From the programming forum comments, extract everything from "Sergey Alexandrovich Kryukov 22-Jun-15 17:25pm" down to "strongly requires improvements.".

## SELECTED EXTRACT
____________
Sergey Alexandrovich Kryukov 22-Jun-15 17:25pm    
I paid attention for that after reading your comment (and basically agree with your, reported the post).
I guess, the inquirers "own words" are there in the title of the question.

At the same time, the issue the inquirer faces and does not even properly recognized is so characteristic that I decided to post an answer and even consider the answer pretty interesting.

—SA
Sergey Alexandrovich Kryukov 22-Jun-15 16:50pm    
You probably mean "alternative method", not "alternate". Why would you need an alternative?
—SA

I don't think the implementation needs alternative approach, but I think the formulation of the problem and the method profile strongly requires improvements.

The big problem of your formulation is that is implies strongly ad-hoc behavior, something opposite to being abstract and universal. In your implementation, you hard-code immediate constants 0 and 2, which is always bad (for maintenance and everything else), but you have to blame the problem formulation a lot more then the implementation. Even with perfect implementation, when the opening "brackets" has any number of characters other then 2, your method fails. Moreover, the signature of the method is not self-commenting. If give the user no clue on the requirements for the first parameter; and the requirements are just very unnatural. This is not just bad, this is very bad.
____________
## Stored data entries
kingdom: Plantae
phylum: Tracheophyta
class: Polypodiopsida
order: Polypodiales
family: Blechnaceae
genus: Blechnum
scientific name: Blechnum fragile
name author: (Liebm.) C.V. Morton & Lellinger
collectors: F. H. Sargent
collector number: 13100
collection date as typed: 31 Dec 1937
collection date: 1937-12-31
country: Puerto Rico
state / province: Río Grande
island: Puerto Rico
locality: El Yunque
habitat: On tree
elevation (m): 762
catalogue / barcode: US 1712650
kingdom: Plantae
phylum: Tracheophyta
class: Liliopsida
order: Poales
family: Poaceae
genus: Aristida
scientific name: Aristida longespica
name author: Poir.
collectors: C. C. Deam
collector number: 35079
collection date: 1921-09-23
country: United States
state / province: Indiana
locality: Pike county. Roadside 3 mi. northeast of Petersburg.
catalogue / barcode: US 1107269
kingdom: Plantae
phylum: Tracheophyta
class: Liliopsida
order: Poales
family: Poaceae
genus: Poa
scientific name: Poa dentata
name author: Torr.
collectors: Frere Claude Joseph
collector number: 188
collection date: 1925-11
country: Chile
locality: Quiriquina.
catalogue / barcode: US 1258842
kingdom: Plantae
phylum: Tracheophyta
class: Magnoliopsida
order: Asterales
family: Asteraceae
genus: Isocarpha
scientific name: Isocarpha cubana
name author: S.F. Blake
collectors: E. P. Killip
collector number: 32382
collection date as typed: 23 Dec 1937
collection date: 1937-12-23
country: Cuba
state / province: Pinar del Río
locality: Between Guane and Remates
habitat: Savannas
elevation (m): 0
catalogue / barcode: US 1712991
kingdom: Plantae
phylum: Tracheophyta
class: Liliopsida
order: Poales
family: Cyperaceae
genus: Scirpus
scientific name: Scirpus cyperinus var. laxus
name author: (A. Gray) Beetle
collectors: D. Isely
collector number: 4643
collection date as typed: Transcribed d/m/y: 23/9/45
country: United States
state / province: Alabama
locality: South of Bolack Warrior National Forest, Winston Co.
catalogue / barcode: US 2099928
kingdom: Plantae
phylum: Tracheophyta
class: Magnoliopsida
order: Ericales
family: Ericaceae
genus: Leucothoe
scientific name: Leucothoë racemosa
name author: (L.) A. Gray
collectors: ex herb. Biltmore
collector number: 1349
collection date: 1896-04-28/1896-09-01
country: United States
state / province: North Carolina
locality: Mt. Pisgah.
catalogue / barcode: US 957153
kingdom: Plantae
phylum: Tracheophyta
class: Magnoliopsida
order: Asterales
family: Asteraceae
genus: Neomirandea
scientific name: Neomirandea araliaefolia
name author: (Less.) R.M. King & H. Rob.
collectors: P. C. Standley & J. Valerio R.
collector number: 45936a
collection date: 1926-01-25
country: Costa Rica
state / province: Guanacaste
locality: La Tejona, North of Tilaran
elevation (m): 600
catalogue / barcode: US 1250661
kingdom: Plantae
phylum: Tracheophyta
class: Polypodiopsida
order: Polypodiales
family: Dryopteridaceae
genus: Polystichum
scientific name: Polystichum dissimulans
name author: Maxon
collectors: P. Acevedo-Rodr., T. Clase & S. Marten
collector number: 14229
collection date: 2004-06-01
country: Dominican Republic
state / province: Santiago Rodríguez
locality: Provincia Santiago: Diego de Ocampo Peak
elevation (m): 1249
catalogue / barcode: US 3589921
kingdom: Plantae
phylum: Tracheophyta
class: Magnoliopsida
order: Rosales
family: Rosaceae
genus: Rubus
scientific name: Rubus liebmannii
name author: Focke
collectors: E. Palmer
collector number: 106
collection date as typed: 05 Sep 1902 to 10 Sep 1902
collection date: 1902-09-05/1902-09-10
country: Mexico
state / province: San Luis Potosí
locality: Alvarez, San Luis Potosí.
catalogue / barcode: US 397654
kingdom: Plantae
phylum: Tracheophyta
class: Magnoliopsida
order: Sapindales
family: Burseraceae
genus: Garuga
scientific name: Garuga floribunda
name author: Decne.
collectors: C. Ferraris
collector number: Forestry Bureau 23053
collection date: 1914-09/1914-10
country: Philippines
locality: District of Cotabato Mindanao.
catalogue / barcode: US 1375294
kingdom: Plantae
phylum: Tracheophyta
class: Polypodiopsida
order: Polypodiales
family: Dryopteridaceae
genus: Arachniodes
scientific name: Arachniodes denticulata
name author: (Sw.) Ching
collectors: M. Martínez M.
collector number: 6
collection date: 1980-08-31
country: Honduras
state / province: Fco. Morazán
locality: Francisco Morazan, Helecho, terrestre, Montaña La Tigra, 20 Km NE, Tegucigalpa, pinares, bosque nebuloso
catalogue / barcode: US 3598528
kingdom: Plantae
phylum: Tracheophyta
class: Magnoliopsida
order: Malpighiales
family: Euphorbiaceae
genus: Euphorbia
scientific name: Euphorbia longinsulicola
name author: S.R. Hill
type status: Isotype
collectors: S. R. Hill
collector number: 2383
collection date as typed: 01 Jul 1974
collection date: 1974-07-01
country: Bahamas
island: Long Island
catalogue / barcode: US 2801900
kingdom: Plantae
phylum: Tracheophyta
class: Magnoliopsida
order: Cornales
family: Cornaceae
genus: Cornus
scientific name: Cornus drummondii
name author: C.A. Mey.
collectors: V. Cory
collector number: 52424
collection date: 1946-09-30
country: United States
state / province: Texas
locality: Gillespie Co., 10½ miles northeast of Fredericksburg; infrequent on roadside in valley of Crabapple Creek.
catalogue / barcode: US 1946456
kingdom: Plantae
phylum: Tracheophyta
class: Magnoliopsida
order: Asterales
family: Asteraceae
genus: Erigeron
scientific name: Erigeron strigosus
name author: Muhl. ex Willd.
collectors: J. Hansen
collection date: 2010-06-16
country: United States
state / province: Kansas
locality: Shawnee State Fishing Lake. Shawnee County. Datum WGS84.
____________
## WRITTEN SOLUTION
Sergey Alexandrovich Kryukov 22-Jun-15 17:25pm    
I paid attention for that after reading your comment (and basically agree with your, reported the post).
I guess, the inquirers "own words" are there in the title of the question.

At the same time, the issue the inquirer faces and does not even properly recognized is so characteristic that I decided to post an answer and even consider the answer pretty interesting.

—SA
Sergey Alexandrovich Kryukov 22-Jun-15 16:50pm    
You probably mean "alternative method", not "alternate". Why would you need an alternative?
—SA

I don't think the implementation needs alternative approach, but I think the formulation of the problem and the method profile strongly requires improvements.